Her plots and ideas might cause her problems, but there’s one thing Kingsolver is always in charge of – her characters.
"They are always there at my service," she says. "I begin with a theme and a plot, then I think of a character to serve my plot. I knew early on the sort of person Harrison Shepherd was. I figured he’d be a writer and would be persecuted by the anti-communist witch-hunt, then I gave him the past that he needed. You take a character and do things to them, so they will be damaged in just the right way."
So her characters never run away with the plot in the way other writers describe?
"I find that nonsense" she says with a laugh. "I am God! I remember opening The Colour Purple for the first time and Alice Walker writes ‘I thank all these characters for showing up.’ And, well, I’m glad they go to her house. I invent absolutely everything about mine."
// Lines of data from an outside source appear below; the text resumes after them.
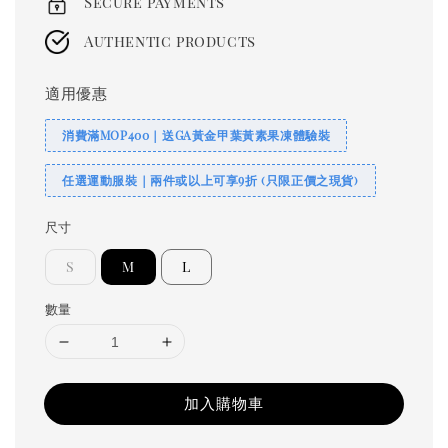
Secure payments
Authentic products
適用優惠
消費滿MOP400｜送GA黃金甲葉黃素果凍體驗裝
任選運動服裝｜兩件或以上可享9折 (只限正價之現貨)
尺寸
S
M
L
數量
加入購物車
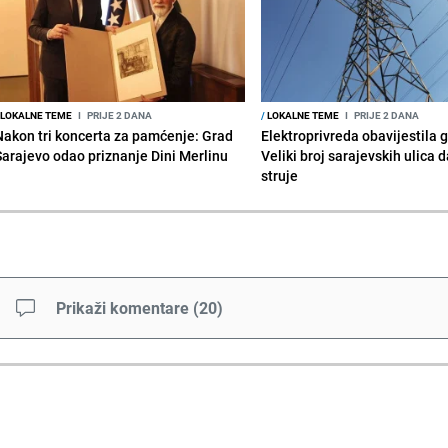
LOKALNE TEME
I
PRIJE 2 DANA
/
LOKALNE TEME
I
PRIJE 2 DANA
Nakon tri koncerta za pamćenje: Grad
Elektroprivreda obavijestila 
Sarajevo odao priznanje Dini Merlinu
Veliki broj sarajevskih ulica 
struje
Prikaži komentare
(
20
)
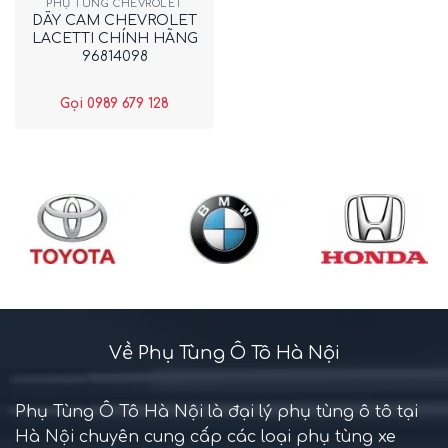
PHỤ TÙNG CHEVROLET
DÂY CAM CHEVROLET
LACETTI CHÍNH HÃNG
96814098
Gọi 0989 679 128
Về Phụ Tùng Ô Tô Hà Nội
Phụ Tùng Ô Tô Hà Nội là đại lý phụ tùng ô tô tại
Hà Nội chuyên cung cấp các loại phụ tùng xe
While she’s grateful to have readers and happy for the recognition, Kingsolver never wanted to be famous. She’s happiest at home on the farm she shares with her husband, Steve Hopp, and their daughter, Lily, in the mountains of southern Appalachia. Keen on eating local food, in 2007, Barbara co-wrote a book called Animal Vegetable Miracle, with her environmentalist husband and Camille, 23, her daughter from her first marriage.
It’s no surprise that The Lacuna has been universally praised. It’s a sumptuous read, complex but enthralling, and shows the reader an unfamiliar world. It seems certain to follow The Poisonwood Bible into becoming a book club favourite. It’s literary, but eminently readable. Yet Kingsolver swears she was amazed when it beat a strong shortlist to win the Orange Prize. "I was happy to fly to London to congratulate the other five authors on the short list. I never expected to be taking the prize back home. I can remember the first word I ever read. I was three years old and my father was reading the newspaper. It had his attention in a way I was envious of... I remember looking at the page and puzzling over it. I saw a word and said the letters. O-r-a-n-g-e. I remember the word, ‘orange’ popped out. So I suppose it’s only right that 50 odd years later I should be getting a prize for that."